--- Data in this exercise ---
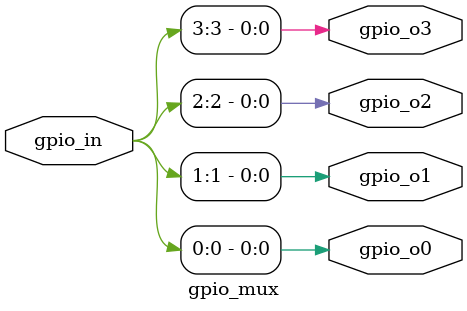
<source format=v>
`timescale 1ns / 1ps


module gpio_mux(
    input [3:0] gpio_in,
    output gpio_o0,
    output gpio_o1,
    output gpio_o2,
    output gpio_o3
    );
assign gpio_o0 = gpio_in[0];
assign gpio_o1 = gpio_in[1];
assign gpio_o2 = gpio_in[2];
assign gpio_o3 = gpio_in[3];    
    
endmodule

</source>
--
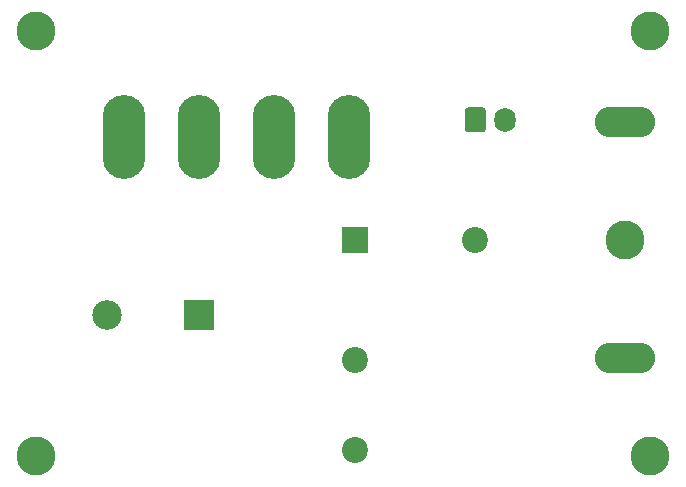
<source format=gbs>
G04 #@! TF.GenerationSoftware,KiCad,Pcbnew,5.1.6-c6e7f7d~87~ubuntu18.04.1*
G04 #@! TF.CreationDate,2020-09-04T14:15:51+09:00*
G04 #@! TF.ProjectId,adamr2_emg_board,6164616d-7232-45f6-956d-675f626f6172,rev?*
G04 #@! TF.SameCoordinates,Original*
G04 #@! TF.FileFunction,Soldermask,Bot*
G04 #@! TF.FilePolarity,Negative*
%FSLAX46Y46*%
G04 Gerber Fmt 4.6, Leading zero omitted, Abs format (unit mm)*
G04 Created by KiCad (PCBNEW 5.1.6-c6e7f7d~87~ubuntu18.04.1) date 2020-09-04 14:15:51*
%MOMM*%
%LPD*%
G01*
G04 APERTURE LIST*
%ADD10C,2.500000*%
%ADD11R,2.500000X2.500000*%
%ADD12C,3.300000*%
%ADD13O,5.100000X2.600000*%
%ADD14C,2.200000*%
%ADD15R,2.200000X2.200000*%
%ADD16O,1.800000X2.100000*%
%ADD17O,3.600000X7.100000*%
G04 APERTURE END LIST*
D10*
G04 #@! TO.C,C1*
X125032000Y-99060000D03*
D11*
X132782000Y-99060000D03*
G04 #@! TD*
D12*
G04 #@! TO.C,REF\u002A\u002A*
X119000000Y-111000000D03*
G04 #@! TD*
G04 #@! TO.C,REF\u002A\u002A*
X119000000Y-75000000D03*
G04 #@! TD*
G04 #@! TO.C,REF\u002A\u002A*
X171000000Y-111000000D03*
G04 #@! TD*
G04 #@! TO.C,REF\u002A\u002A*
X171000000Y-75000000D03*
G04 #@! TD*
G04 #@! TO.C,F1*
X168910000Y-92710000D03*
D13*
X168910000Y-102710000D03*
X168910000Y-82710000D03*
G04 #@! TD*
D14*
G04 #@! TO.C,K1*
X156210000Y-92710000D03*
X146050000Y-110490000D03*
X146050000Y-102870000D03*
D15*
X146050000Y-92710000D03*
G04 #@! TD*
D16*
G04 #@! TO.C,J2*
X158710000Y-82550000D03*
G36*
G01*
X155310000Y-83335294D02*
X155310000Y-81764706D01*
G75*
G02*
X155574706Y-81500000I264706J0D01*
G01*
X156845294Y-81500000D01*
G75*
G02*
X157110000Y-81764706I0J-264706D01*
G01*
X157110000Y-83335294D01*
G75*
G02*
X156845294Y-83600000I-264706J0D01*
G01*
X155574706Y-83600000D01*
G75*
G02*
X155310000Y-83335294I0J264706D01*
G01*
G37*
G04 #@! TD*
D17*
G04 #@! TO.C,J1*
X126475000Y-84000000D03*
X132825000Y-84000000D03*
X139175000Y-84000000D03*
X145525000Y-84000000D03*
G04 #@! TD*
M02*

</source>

--- Description of the task ---
The answer must be one number: how many lines in the material above contain the word "APERTURE".

--- Written answer ---
2